Stall has been saying all week that his horse does not necessarily need the lead in the Juvenile, although both of the 2yo Thunder Gulch colt’s previous victories were wire-to-wire under jockey Shaun Bridgmohan.

“He’s never been tested in his life, he’s always just won with straight-forward ears,” Stall said. “I keep saying, ‘He just ‘out-athleted’ them, if that’s a word. But who knows. If we leave on our toes from the three-hole, we may be there. That’s the instructions: just take what they give you, Shaun.”

Jaycito – The son of Victory Gallop took another 1 ½ m turn around the Churchill Downs track Thursday and trainer Mike Mitchell continues to be pleased with his charges.
 
“He has such a great way of going,” the veteran trainer said. “He feels great and he’s acting great.”
 
The colt was scheduled to school in the paddock with the horses running in Thursday’s fourth race.
 
With the historic Twin Spires forming a perfect backdrop for all the Breeders’ Cup runners, it would seem natural for Mitchell to ponder what might be a few months from now on the first Saturday in May for his juvenile runner. Asked about that, the trainer said, “We’re not looking forward yet, but after this race, I’ll give this colt probably a couple of months off and then decide on what to do in his 3-year-old year. If we go forward (toward the Kentucky Derby), he probably wouldn’t race more than twice before that race – maybe only once.
 
“We know what he have already. Depending on what he does here, I’ll know what I have to put under him (for the Derby). If I’m going to go to the Derby, I want a fresh horse.”
 
Murjan – Trainer Darrin Miller galloped Murjan 1 1/2 m and let him stand in the gate.
 
Riveting Reason – Maria Ayala, assistant to owner-trainer Myung Kwon Cho, was pleased Thursday morning after Riveting Reason returned to the barn with exercise rider Mario Uribe aboard.
 
“He galloped very strong this morning,” Ayala said. “The rider said my colt just pulled him around. He was so strong.”

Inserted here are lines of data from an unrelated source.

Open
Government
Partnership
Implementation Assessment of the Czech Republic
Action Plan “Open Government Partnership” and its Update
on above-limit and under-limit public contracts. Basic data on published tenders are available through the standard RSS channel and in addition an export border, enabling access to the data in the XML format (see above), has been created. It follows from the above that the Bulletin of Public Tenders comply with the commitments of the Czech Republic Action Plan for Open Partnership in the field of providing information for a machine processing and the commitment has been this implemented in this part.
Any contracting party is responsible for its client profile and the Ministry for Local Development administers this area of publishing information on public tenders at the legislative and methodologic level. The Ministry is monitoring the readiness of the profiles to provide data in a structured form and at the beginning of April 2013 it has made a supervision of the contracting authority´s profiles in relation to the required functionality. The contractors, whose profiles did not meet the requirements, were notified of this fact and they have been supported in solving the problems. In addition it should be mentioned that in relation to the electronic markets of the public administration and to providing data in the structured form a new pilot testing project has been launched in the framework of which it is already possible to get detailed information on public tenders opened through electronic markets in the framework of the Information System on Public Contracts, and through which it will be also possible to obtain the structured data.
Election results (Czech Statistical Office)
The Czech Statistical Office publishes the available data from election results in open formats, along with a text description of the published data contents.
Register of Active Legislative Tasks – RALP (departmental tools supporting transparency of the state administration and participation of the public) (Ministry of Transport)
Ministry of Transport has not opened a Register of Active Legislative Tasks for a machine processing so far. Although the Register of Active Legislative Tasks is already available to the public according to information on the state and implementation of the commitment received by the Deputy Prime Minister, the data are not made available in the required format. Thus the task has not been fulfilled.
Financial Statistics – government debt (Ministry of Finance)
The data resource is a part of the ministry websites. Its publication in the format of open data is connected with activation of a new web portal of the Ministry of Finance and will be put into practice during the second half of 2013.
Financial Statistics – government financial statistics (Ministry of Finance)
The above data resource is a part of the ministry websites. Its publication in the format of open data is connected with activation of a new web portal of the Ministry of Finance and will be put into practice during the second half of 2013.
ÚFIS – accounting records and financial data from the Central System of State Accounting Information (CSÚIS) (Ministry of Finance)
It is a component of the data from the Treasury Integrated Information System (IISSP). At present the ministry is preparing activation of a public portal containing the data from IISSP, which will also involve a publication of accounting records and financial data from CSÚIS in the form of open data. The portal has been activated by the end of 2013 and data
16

Rogue Romance – Trainer Ken McPeek sent his Smarty Jones colt to the track for a 1 ½ m gallop on Thursday in preparation for the race.

“It was a regular gallop, nothing complicated,” said McPeek, who said earlier in the week that he was going to be a boring interview because he’s letting his horses do the talking.

Stay Thirsty/Uncle Mo – Both of the Repole Stable colts galloped 1 ¼ m around the Churchill Downs main track Thursday morning and will be schooled in the paddock on Friday, according to trainer Todd Pletcher.
 
“He (owner Mike Repole) is very excited,” Pletcher said. “Having this opportunity to have two colts of this caliber in one crop is terrific and he’s enjoyed every minute of it.  I’d love to win it.”
 
Stay Thirsty will be playing second fiddle to his favored stablemate, but Pletcher is high on both prospects.
 
“He (Stay Thirsty) ran a big race in the Hopeful, and this was coming back three weeks after breaking his maiden,” Pletcher said. “It wasn’t ideally what we wanted to do. Unfortunately the Futurity doesn’t exist anymore at Belmont. We had his stablemate pointing for the Champagne, so it sort of put us in a position where we had to run him back a little sooner than we wanted to. We’ve had plenty of time from that race to this race.”
 
Pletcher admitted he’s tempted to think about what might be on the first Saturday in May here in 2011.
 
“With a colt by Bernardini that’s a half-brother to a horse that was second in the Belmont (Andromeda’s Hero), you would think he was dying to stretch out,” Pletcher said.
 
Javier Castellano rides Stay Thirsty for the first time from post 6. He is 8-1 on the morning line.
 
Stablemate Uncle Mo is the colt most everybody is talking about, and he’s the 7-5 morning-line favorite.
 
“He’s a special colt,” Pletcher said. “To break his maiden the way he did at Saratoga was eye-catching to say the least. You’re always concerned about coming back and stretching out in distance and stepping up in class, and then he comes back in the Champagne and runs a mile in 1:34 and change and was very impressive doing it. I liked the way he finished the mile and I liked the way he galloped out.”
 
Pletcher has never won this race, but hopes this Indian Charlie colt can end that streak.
 
“He’s been a real intelligent colt to train and we’re excited about him,” he said.